**TASK TO COMPLETE**
In the data below, the answer is the run of lines from the line containing "22 scene objects are listed." through the line containing "the neighboring house at point (803, 437): 167.53", both included; print it exactly and nothing else.

**DATASET EXTRACT**
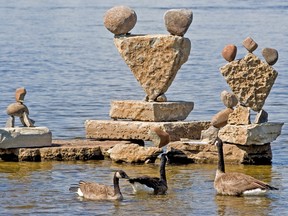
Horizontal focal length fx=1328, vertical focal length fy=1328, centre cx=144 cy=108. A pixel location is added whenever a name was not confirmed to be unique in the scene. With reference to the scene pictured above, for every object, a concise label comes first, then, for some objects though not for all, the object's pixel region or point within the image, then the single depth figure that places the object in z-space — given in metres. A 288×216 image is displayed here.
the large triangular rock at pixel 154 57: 21.89
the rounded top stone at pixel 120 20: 22.11
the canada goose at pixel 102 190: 17.62
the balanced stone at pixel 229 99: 21.39
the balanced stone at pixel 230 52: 20.77
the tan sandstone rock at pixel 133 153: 20.86
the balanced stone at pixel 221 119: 21.31
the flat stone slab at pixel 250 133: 20.55
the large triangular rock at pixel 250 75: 20.80
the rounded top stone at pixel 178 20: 21.66
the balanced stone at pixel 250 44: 20.73
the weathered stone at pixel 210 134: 21.36
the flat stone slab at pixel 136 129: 21.73
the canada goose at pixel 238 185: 17.95
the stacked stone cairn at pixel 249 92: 20.70
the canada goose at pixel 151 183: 18.02
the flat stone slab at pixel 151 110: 21.94
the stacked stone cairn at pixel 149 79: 21.78
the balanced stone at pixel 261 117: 20.75
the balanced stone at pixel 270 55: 20.55
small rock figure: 21.44
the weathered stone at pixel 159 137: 21.03
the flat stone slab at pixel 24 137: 21.09
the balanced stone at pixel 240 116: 20.72
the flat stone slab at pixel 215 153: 20.86
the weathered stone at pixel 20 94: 21.61
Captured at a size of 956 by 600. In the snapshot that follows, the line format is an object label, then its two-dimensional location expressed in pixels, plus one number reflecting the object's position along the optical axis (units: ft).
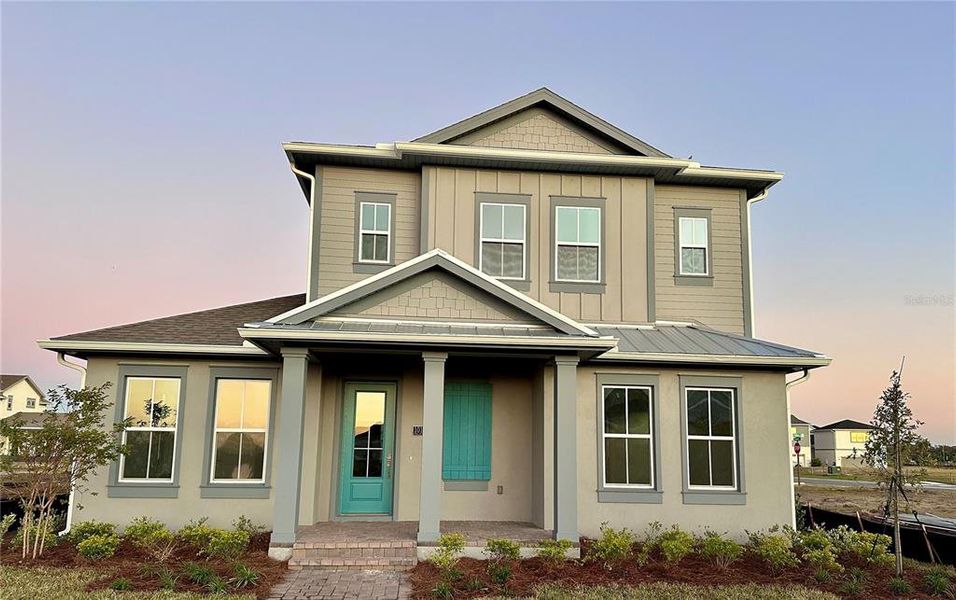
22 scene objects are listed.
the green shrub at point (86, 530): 31.58
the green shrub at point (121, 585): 24.89
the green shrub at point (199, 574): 26.12
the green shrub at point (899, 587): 26.78
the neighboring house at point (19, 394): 163.22
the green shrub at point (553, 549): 29.89
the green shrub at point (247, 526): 33.27
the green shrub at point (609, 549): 30.22
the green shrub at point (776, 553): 29.76
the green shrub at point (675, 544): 30.48
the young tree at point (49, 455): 29.40
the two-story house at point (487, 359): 32.68
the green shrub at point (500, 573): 27.17
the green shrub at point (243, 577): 25.91
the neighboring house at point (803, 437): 167.53
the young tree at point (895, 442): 29.32
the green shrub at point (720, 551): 30.42
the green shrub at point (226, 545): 29.68
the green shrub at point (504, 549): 29.89
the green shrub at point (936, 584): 26.81
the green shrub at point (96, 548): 29.22
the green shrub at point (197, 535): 30.81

**TASK RESULT**
22 scene objects are listed.
the green shrub at point (86, 530): 31.58
the green shrub at point (121, 585): 24.89
the green shrub at point (199, 574): 26.12
the green shrub at point (899, 587): 26.78
the neighboring house at point (19, 394): 163.22
the green shrub at point (553, 549): 29.89
the green shrub at point (247, 526): 33.27
the green shrub at point (609, 549): 30.22
the green shrub at point (776, 553): 29.76
the green shrub at point (675, 544): 30.48
the young tree at point (49, 455): 29.40
the two-story house at point (487, 359): 32.68
the green shrub at point (500, 573): 27.17
the green shrub at point (243, 577): 25.91
the neighboring house at point (803, 437): 167.53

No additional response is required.